Quando os ânimos haviam esfriado, perguntei: “Mainha, de verdade, a senhora acredita que não sou negra?”. Ao que ela respondeu, categoricamente: “Você não é negra, Raíssa. Você é, no máximo… (pensando), mulata. Negras são fulana, sicrana e beltrana (referindo-se a pessoas com traços fenotipicamente negroides bem mais acentuados que os meus)”.

Nessa hora, não ousei utilizar todas as explicações fornecidas pelos estudiosos do que havia por trás dessa aclamada mulatice. Apenas perguntei: “Pois, se não sou negra, por que pedia para eu não pegar sol porque já era escurinha? Por que não podia usar vermelho para não ficar parecendo com o Saci Pererê nem, tampouco, pôr o cabelo para trás para não evidenciar meus traços negroides?”.

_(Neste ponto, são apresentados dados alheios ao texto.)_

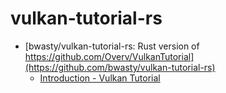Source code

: # vulkan-tutorial-rs

- [bwasty/vulkan-tutorial-rs: Rust version of https://github.com/Overv/VulkanTutorial](https://github.com/bwasty/vulkan-tutorial-rs)
  - [Introduction - Vulkan Tutorial](https://vulkan-tutorial.com/Introduction)
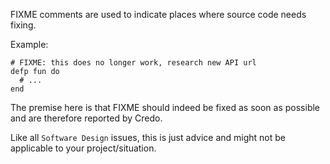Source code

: FIXME comments are used to indicate places where source code needs fixing.

Example:

    # FIXME: this does no longer work, research new API url
    defp fun do
      # ...
    end

The premise here is that FIXME should indeed be fixed as soon as possible and
are therefore reported by Credo.

Like all `Software Design` issues, this is just advice and might not be
applicable to your project/situation.
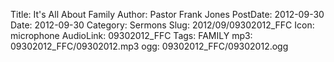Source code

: Title: It's All About Family
Author: Pastor Frank Jones
PostDate: 2012-09-30
Date: 2012-09-30
Category: Sermons
Slug: 2012/09/09302012_FFC
Icon: microphone
AudioLink: 09302012_FFC
Tags: FAMILY
mp3: 09302012_FFC/09302012.mp3
ogg: 09302012_FFC/09302012.ogg
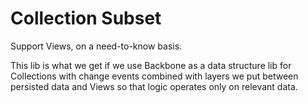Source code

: 
Collection Subset
=================

Support Views, on a need-to-know basis.

This lib is what we get if we use
Backbone as a data structure lib for Collections with change events
combined with layers we put between persisted data and Views
so that logic operates only on relevant data.
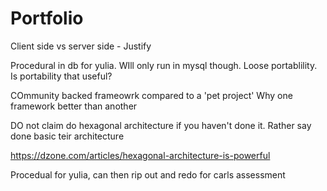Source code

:
# Portfolio

Client side vs server side - Justify

Procedural in db for yulia. WIll only run in mysql though. Loose portablility. Is portability that useful?

COmmunity backed frameowrk compared to a 'pet project' Why one framework better than another

DO not claim do hexagonal architecture if you haven't done it. Rather say done basic teir architecture

https://dzone.com/articles/hexagonal-architecture-is-powerful

Procedual for yulia, can then rip out and redo for carls assessment
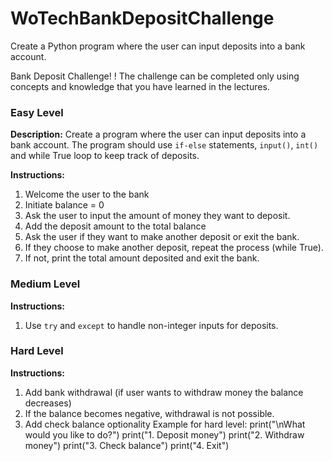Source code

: # WoTechBankDepositChallenge
Create a Python program where the user can input deposits into a bank account. 

Bank Deposit Challenge!
! The challenge can be completed only using concepts and knowledge that you have learned in the lectures.


### Easy Level
**Description:**
Create a program where the user can input deposits into a bank account. The program should use `if-else` statements, `input()`, `int()` and while True loop to keep track of deposits.

**Instructions:**
1. Welcome the user to the bank
2. Initiate balance = 0
3. Ask the user to input the amount of money they want to deposit.
4. Add the deposit amount to the total balance
5. Ask the user if they want to make another deposit or exit the bank. 
6. If they choose to make another deposit, repeat the process (while True).
7. If not, print the total amount deposited and exit the bank.

### Medium Level
**Instructions:**
1. Use `try` and `except` to handle non-integer inputs for deposits.

### Hard Level
**Instructions:**
1. Add bank withdrawal (if user wants to withdraw money the balance decreases)
2. If the balance becomes negative, withdrawal is not possible.
3. Add check balance optionality
Example for hard level:
   print("\nWhat would you like to do?")
   print("1. Deposit money")
   print("2. Withdraw money")
   print("3. Check balance")
   print("4. Exit")
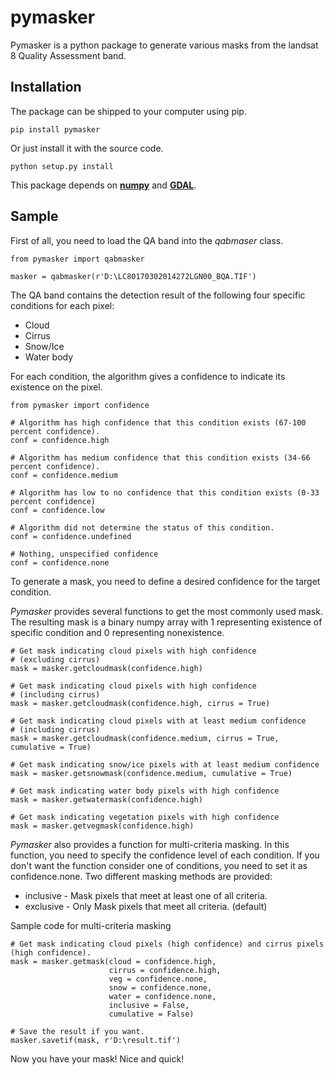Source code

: # pymasker

Pymasker is a python package to generate various masks from the landsat 8 Quality Assessment band.

## Installation

The package can be shipped to your computer using pip.

	pip install pymasker

Or just install it with the source code.

	python setup.py install

This package depends on [**numpy**](http://www.numpy.org/) and [**GDAL**](https://pypi.python.org/pypi/GDAL/).

## Sample

First of all, you need to load the QA band into the *qabmaser* class.

	from pymasker import qabmasker

	masker = qabmasker(r'D:\LC80170302014272LGN00_BQA.TIF')

The QA band contains the detection result of the following four specific conditions for each pixel:

* Cloud
* Cirrus
* Snow/Ice
* Water body

For each condition, the algorithm gives a confidence to indicate its existence on the pixel.

	from pymasker import confidence

	# Algorithm has high confidence that this condition exists (67-100 percent confidence).
	conf = confidence.high

	# Algorithm has medium confidence that this condition exists (34-66 percent confidence).
	conf = confidence.medium

	# Algorithm has low to no confidence that this condition exists (0-33 percent confidence)
	conf = confidence.low

	# Algorithm did not determine the status of this condition.
	conf = confidence.undefined

	# Nothing, unspecified confidence
	conf = confidence.none

To generate a mask, you need to define a desired confidence for the target condition. 

*Pymasker* provides several functions to get the most commonly used mask. The resulting mask is a binary numpy array with 1 representing existence of specific condition and 0 representing nonexistence.

	# Get mask indicating cloud pixels with high confidence 
	# (excluding cirrus)
	mask = masker.getcloudmask(confidence.high)

	# Get mask indicating cloud pixels with high confidence 
	# (including cirrus)
	mask = masker.getcloudmask(confidence.high, cirrus = True)

	# Get mask indicating cloud pixels with at least medium confidence 
	# (including cirrus)
	mask = masker.getcloudmask(confidence.medium, cirrus = True, cumulative = True)

	# Get mask indicating snow/ice pixels with at least medium confidence
	mask = masker.getsnowmask(confidence.medium, cumulative = True)

	# Get mask indicating water body pixels with high confidence
	mask = masker.getwatermask(confidence.high)

	# Get mask indicating vegetation pixels with high confidence
	mask = masker.getvegmask(confidence.high)

*Pymasker* also provides a function for multi-criteria masking. In this function, you need to specify the confidence level of each condition. If you don't want the function consider one of conditions, you need to set it as confidence.none. Two different masking methods are provided:

* inclusive	-	Mask pixels that meet at least one of all criteria.
* exclusive -	Only Mask pixels that meet all criteria. (default)

Sample code for multi-criteria masking

	# Get mask indicating cloud pixels (high confidence) and cirrus pixels (high confidence).
	mask = masker.getmask(cloud = confidence.high,
						  cirrus = confidence.high,
						  veg = confidence.none,
						  snow = confidence.none,
						  water = confidence.none,
						  inclusive = False,
						  cumulative = False)

	# Save the result if you want.
	masker.savetif(mask, r'D:\result.tif')

Now you have your mask! Nice and quick!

Ao concluir minhas indagações, olhei para minha mãe e cheguei a sentir dó, porque percebi que só naquele momento ela tinha se dado conta de fato, sem subterfúgios, do quanto tinha sido racista durante anos e que nem mesmo encontrava palavras para negar ou atenuar tal questão. Não tinha como agir de outra forma. Ela apenas silenciou e passou a evitar entrar em atrito comigo em relação a essa questão. Percebia que quando eu conversava com alguém e externava minha assumida identidade “afrodescendente” ou “negra” (os dois termos que eu costumava utilizar para me autodenominar), ela dava uma piscadela discreta para a pessoa que estava a me escutar.

Eu poderia aqui citar inúmeros exemplos de como me fora negada, em diversas circunstâncias, o direito de ser negra. No entanto, considero este episódio emblemático por tratar-se de uma situação envolvendo alguém muito próximo, que me gerou, me criou tentando acertar e, não tenho dúvidas, que me ama muito e incontestavelmente.